Evers' experience inspired him to take a stand in the heart of the civil rights movement in Mississippi. His work sparked major changes and inspired many others. Sadly, it also attracted attention from the Ku Klux Klan, which led to death threats and his eventual murder.


In celebration of a true hero, we share his story.


 


The early years


Born in 1925 into a farming family in Decatur, Mississippi, Evers grew up watching racists regularly intimidate and target Black people, even lynching a friend of his family. These horrific events inspired him to do something big with his life.


After his sophomore year of high school, in the midst of World War II, Evers followed his brother into the Army. He was sent to a segregated field battalion in England and France, earning an honorable discharge in 1946.


Some Black soldiers remained in Europe, where they could live and work with less racism than they faced in the US. But Evers was determined to return home and face the racism head on with the hope of making a difference.


He enrolled in Alcorn College after the war and, before graduating with a degree in business administration, married a fellow student, Myrlie Beasley in 1951. The couple had three children together.


 


Inspired to act


While Evers worked selling insurance in the Mound Bayou area, he was struck by the extreme poverty faced by many Black families in Mississippi. He joined the NAACP to help improve the lives of people in his community.


Early on, Evers worked to create local chapters of the NAACP. He was a natural at organizing a group to rally for a cause. One of his first campaigns focused on gas stations that refused to allow Black people to use their bathrooms. Evers organized a boycott and distributed bumper stickers that read, “Don’t Buy Gas Where You Can’t Use the Restroom.”


In 1954, after the Supreme Court outlawed segregation in schools with Brown v. the Board of Education, Evers applied to the University of Mississippi Law School. When his application was denied, he set his sights on fighting for desegregation. His work led to a national position as the first field secretary for the NAACP. Eight years after Evers applied to the law school, the University of Mississippi finally accepted the first African-American student, James Meredith in 1962, thanks to Evers’ efforts with the NAACP.
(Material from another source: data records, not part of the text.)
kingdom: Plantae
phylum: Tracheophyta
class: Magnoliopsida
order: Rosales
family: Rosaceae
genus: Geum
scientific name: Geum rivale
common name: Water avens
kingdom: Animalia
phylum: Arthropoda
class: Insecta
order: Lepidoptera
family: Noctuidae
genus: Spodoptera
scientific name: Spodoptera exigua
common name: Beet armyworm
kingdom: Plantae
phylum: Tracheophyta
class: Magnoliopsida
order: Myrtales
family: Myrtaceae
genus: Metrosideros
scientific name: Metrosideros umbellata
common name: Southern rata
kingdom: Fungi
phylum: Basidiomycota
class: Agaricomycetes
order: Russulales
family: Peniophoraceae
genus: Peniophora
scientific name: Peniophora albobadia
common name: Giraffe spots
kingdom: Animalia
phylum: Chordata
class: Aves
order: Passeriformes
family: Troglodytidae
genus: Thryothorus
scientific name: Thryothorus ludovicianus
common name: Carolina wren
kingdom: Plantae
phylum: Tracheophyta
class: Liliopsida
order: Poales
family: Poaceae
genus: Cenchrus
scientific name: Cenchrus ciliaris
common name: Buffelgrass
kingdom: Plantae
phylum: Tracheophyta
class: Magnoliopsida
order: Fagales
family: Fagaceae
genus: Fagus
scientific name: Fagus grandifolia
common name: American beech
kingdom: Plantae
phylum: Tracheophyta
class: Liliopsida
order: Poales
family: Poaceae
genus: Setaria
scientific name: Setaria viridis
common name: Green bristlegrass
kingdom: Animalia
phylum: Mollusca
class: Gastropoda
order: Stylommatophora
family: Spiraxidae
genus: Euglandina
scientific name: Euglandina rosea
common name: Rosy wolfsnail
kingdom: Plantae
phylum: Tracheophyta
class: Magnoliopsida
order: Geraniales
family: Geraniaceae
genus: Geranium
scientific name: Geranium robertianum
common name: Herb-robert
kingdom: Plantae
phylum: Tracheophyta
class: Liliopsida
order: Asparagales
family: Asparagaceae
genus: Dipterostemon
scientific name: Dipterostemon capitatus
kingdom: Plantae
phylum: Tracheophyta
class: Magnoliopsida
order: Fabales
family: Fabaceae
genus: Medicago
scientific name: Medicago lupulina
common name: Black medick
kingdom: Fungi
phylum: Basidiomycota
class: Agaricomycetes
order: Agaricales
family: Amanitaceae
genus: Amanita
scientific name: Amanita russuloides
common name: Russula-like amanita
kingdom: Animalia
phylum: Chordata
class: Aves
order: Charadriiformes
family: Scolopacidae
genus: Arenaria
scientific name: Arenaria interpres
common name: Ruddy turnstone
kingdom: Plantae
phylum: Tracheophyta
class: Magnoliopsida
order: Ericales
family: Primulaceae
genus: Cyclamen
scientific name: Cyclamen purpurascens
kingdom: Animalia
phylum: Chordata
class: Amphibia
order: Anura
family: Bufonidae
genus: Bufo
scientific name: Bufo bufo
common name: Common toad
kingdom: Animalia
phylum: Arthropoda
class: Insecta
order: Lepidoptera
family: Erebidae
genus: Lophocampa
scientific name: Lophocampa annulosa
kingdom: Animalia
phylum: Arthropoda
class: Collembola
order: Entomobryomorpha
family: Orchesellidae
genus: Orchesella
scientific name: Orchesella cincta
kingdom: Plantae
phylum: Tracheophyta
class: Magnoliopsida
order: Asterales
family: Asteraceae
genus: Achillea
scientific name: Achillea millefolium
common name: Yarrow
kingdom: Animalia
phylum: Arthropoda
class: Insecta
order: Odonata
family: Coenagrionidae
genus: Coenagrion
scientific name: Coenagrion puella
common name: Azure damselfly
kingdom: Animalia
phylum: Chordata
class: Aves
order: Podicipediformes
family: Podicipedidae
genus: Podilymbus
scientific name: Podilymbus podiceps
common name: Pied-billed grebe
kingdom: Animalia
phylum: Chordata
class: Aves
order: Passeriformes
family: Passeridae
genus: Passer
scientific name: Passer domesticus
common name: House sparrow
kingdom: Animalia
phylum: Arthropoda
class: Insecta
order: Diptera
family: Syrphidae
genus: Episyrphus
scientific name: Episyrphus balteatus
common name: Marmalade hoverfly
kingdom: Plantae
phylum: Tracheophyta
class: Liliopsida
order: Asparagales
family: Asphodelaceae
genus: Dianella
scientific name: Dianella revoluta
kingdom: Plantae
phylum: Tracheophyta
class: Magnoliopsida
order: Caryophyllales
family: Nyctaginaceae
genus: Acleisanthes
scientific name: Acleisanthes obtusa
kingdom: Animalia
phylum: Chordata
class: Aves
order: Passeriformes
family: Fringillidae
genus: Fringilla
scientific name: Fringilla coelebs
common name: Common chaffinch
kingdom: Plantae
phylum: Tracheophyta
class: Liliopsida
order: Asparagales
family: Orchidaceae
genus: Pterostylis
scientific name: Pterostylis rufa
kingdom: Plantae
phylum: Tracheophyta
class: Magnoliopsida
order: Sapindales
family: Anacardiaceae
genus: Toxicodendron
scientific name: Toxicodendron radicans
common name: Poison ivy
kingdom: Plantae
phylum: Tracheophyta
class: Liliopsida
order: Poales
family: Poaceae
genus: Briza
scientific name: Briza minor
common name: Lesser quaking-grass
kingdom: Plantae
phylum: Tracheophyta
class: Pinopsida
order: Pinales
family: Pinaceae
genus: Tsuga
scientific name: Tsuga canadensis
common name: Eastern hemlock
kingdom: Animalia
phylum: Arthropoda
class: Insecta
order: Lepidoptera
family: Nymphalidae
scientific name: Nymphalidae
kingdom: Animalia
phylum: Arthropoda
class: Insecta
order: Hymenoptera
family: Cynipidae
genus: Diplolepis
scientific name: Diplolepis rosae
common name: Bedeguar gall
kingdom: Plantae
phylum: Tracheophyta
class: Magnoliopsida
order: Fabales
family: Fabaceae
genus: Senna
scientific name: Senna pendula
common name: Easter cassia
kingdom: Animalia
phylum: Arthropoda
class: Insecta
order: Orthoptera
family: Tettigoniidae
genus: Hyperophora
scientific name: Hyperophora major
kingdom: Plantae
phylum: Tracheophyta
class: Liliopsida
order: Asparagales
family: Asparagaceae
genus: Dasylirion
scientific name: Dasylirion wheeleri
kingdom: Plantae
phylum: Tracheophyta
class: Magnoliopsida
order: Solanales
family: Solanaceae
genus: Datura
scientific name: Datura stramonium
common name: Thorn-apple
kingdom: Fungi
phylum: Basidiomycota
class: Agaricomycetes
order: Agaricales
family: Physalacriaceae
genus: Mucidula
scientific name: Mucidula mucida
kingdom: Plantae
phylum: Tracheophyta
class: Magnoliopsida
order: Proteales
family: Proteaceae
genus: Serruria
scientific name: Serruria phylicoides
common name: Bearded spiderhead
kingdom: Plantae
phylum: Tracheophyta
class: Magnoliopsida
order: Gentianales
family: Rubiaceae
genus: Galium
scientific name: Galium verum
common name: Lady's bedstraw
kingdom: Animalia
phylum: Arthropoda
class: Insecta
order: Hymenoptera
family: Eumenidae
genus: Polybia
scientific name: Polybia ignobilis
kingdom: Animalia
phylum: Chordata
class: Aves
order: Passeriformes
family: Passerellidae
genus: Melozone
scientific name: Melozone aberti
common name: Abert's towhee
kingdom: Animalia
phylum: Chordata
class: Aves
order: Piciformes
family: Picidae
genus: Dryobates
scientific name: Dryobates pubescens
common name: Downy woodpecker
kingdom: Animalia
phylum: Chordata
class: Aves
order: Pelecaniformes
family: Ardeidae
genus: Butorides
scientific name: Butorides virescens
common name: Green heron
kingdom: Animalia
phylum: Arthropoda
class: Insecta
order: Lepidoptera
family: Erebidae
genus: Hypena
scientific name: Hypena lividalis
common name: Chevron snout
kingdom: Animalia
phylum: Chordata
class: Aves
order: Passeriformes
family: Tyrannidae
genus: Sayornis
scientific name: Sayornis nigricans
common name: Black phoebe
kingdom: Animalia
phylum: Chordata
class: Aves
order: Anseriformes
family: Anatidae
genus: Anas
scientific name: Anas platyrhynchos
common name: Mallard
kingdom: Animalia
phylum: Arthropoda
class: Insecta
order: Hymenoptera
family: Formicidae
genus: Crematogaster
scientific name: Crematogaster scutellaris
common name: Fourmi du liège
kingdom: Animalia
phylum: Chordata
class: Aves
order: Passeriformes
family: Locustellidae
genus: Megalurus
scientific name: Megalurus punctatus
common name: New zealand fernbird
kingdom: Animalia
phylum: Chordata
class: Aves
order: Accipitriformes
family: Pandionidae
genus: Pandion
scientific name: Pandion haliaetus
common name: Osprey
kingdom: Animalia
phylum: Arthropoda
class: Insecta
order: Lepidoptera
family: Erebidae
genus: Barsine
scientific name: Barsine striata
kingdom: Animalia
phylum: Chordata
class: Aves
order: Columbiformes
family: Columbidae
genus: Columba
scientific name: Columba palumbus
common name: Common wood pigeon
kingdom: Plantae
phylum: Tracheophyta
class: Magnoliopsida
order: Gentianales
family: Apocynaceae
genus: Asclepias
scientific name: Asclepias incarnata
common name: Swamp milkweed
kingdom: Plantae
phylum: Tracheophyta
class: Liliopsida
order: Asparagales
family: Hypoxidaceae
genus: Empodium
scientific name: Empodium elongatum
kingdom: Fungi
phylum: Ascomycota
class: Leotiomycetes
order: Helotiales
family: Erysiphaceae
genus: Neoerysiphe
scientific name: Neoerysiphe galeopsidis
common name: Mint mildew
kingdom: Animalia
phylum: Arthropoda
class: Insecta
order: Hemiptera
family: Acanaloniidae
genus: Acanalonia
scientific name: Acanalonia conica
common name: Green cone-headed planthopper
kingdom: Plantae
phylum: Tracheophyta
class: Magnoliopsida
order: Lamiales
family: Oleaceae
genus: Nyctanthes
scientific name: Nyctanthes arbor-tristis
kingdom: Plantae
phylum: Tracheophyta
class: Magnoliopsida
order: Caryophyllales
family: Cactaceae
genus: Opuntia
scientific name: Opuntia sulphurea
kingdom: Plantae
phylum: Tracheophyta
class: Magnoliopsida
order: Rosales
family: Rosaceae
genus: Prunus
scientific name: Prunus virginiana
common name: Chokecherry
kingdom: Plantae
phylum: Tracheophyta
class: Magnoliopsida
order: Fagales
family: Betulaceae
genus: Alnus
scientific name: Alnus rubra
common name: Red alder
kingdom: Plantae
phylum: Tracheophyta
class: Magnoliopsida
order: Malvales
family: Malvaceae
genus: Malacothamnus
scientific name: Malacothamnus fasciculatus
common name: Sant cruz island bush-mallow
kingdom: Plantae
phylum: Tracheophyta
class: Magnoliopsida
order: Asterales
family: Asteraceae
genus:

Evers moved to Jackson, Mississippi, and opened a regional NAACP office there. He organized several high-profile boycotts, and his wife worked alongside him. As his work continued, he drew more attention from white supremacists and received regular death threats.


 


Murder and injustice


The threats mounted against Evers, and his home was firebombed in early 1963. On June 11 of that year, President John F. Kennedy gave a nationally televised speech on civil rights, calling for legislation that would later become the Civil Rights Act of 1964. 


Early the next day, as Evers returned home from an NAACP meeting, he was fatally shot in the back—with his wife and three children just steps away inside. He died less than an hour later. He was 37.


Just days later, the police had a suspect—Byron De La Beckwith. It appeared to be a straightforward case: Police had the rifle that was recently fired, De La Beckwith’s fingerprints were present, and there was an injury to his eye that occurred during the shooting. De La Beckwith also had been seen around the Evers’ home.


Although the prosecution presented a compelling case, this was the Deep South in the 1960s. Two trials with all-white juries were unable to reach a verdict.


De La Beckwith was a free man.


 


Evers’ legacy


It took 30 years, but the Evers family finally got justice. In the early 1990s, Myrlie Evers asked prosecutors to reopen the case with new evidence and witness testimony. This time, De La Beckwith was found guilty and sentenced to life in prison.


The nation lost a true hero in Medgar Evers. He was a war veteran and a devoted family man. He worked tirelessly as a civil rights leader, and his wife continued his work, later serving as chair of the National Board of Directors of the NAACP. Evers’ brother assumed the role as NAACP field secretary, and later became the mayor of Fayette, Mississippi.


Evers was buried at Arlington National Cemetery with full military honors. His life and work inspired many works of art, including songs by Bob Dylan and the 1996 film The Ghosts of Mississippi. In 1970, a college was founded in his name—the Medgar Evers College of the City University of New York in Brooklyn, New York.


 


Though he lived only 37 years, Evers’ passion for civil rights continues to inspire.